TWO leading schools are celebrating top GCSE grades as thousands of teenagers collect their results this morning.

Lancing College has seen GCSE results improve for the third year in a row while Roedean School has achieved its best ever results.

The success for Roedean, which sees almost 93 per cent of all grades A* to B, comes just a week after the independent school’s best ever A-Level results.

More than one fifth of the school’s pupils sitting exams got at least eight A*s.

Similarly impressive is Lancing College which will have nine pupils opening envelopes to show straight A and A*s including four pupils with A*s in at least ten subjects.

More than four of five results were A* to B with 59 per cent of results A* to A.

Nationally, girls are expected to maintain their dominance over boys across the vast majority of subjects when the full picture of GCSE results is revealed.
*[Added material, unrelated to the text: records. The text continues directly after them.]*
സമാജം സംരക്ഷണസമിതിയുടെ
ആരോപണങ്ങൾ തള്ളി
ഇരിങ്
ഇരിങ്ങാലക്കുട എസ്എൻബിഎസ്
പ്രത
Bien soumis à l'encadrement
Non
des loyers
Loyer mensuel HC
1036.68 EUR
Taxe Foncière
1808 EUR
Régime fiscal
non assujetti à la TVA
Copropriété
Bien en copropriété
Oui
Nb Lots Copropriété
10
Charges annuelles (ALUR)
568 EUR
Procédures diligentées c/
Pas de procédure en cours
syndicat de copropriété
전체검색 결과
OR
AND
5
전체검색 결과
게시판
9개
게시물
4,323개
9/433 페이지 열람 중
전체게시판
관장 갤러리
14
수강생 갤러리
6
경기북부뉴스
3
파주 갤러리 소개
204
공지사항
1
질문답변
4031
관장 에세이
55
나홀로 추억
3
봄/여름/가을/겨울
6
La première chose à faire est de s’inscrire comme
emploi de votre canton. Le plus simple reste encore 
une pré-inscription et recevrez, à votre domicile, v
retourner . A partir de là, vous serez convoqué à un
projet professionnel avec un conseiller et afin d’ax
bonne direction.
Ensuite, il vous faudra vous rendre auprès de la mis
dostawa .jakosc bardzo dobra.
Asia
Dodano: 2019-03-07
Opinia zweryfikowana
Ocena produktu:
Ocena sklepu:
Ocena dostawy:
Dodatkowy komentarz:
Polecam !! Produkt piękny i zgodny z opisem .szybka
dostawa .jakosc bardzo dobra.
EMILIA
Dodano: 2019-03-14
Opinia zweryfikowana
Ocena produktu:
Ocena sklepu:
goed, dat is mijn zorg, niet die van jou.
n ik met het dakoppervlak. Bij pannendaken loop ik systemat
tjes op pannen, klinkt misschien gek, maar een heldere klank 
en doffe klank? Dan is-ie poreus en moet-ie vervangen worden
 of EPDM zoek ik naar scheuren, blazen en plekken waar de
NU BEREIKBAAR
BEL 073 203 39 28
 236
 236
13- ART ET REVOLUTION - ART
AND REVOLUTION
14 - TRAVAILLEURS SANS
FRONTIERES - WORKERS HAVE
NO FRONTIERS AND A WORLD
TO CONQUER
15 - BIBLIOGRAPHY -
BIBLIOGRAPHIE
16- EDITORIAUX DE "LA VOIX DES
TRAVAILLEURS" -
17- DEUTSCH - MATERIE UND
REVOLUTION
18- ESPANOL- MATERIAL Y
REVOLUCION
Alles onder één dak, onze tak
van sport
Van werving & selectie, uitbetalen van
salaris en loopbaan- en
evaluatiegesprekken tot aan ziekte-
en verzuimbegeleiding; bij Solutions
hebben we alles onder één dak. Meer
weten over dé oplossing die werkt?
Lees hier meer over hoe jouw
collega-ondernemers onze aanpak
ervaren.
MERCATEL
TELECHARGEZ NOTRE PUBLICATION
It is the final time students will be graded in the traditional manner ahead of Government reforms coming into force in the next academic year.

Last year's results showed 73.1 per cent of female students were awarded at least a C grade compared with just 64.7 per cent of male students.

Education bosses locally will be hoping for a repeat of last year when Brighton and Hove beat the national average by more than eight percentage points while West Sussex schools improved to edge closer to the national average.

The results are released amid worrying reports of a postcode lottery in careers advice with youngsters unaware of the majority of career options open to them.

Youngsters in our region were the best prepared for future careers but were still only aware of a third of career paths open to them, according to research by the City and Guilds.

More than 44 per cent of local youngsters are worried that the economy might affect their ability to find work after school.

Lancing College head master Dominic Oliver said: “Our pupils this year have performed exceptionally well, improving on results from 2014 and 2015.

"They should feel proud of the results that they have achieved."